◆ **TASK REQUIREMENTS**
[a] Duplicate the passage from the text on Giger's Mordor VII, starting at "a) 17th of August" and ending at "idea about golems.".
[b] List every person mentioned by name in the text on Giger's Mordor VII.

"At the Master's Grave" by Hugo Steiner Prag serves as a foundation for Giger's Mordor VII?

leading from 
Giger's Mordor VII

a) 17th of August 2015. Based on subjective impressions, I think about this image more or less as fish and tiger prawns/shrimp, but the most central figure which a half formed thing, I want to associate with Gustave Meyrink's The Golem, although there is nothing specifically literal to associate the two, but Giger loved Meyrink's work, so it might be a natural direction. I have at the time of writing been making the association for more than a week. I read the book some years ago and then the realisation that it must be this thing simply jumped into my head and there it stayed. Meyrink's novel The Golem seemed to be more connected with his own dream like states than with an actual story focusing on the more traditional idea about golems.


Mordor VII

b) The picture that was Giger-ised
The next thing for me to assume was that Giger must have taken one of the illustrations as a starting point. Although Kubin started some drawings, he used them to accompany another work and much later Hugo Steiner Prag developed some illustrations to accompany Meyrink's The Golem in 1915, and indeed on the internet I found one with the curved body with a head looking backwards and arms going right down to the bottom of the drawing  showing the Golem walking through a ruined graveyard with bare trees.

"At the Master's Grave" by Hugo Steiner Prag for The Golem, 1915
(https://p2.liveauctioneers.com/)


c) The picture that was Giger-ised
The golem's hand connected with a tree branch as it walks through the graveyard and Giger transforms into another arm almost as if its the shadow of the golem's arm taking on a three dimensional form of its own.

However this figure has a small skull like face, perhaps the white space beneath it was going to be the profile of a face before suddenly Giger changed his mind and left it almost blank apart from some detail in its jaw area, meanwhile in the original drawing there is a black shadowy space in its place, but the small dark round skull appears to be wearing a nightcap that is transforming into a face of its own.

◆ **INFORMATION SHOWN**
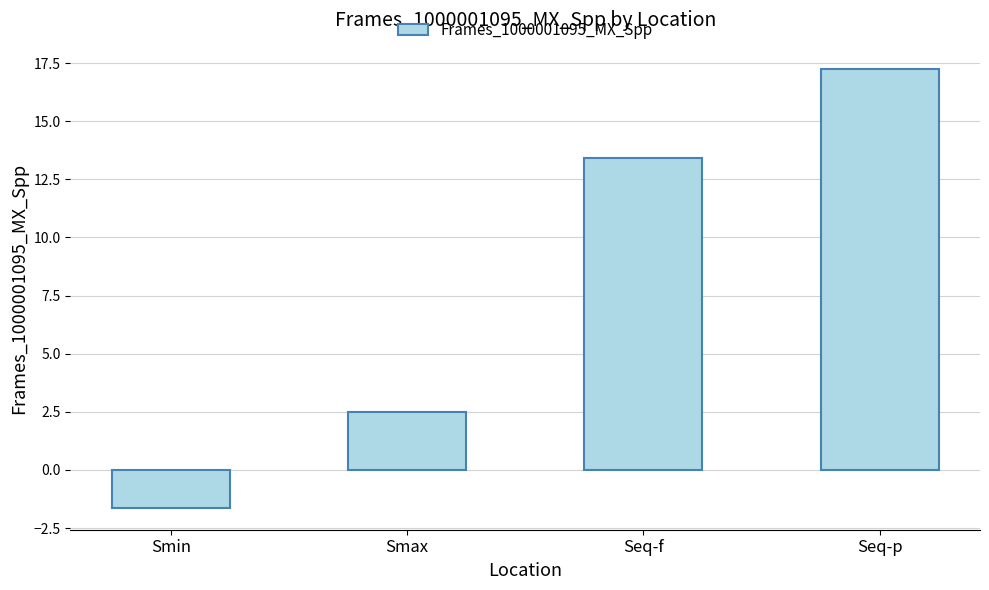

What is the difference between the maximum and minimum values?

18.9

◆ **YOUR WRITTEN ANSWERS**
[a]
a) 17th of August 2015. Based on subjective impressions, I think about this image more or less as fish and tiger prawns/shrimp, but the most central figure which a half formed thing, I want to associate with Gustave Meyrink's The Golem, although there is nothing specifically literal to associate the two, but Giger loved Meyrink's work, so it might be a natural direction. I have at the time of writing been making the association for more than a week. I read the book some years ago and then the realisation that it must be this thing simply jumped into my head and there it stayed. Meyrink's novel The Golem seemed to be more connected with his own dream like states than with an actual story focusing on the more traditional idea about golems.

[b]
Hugo Steiner Prag
Giger
Gustave Meyrink
Kubin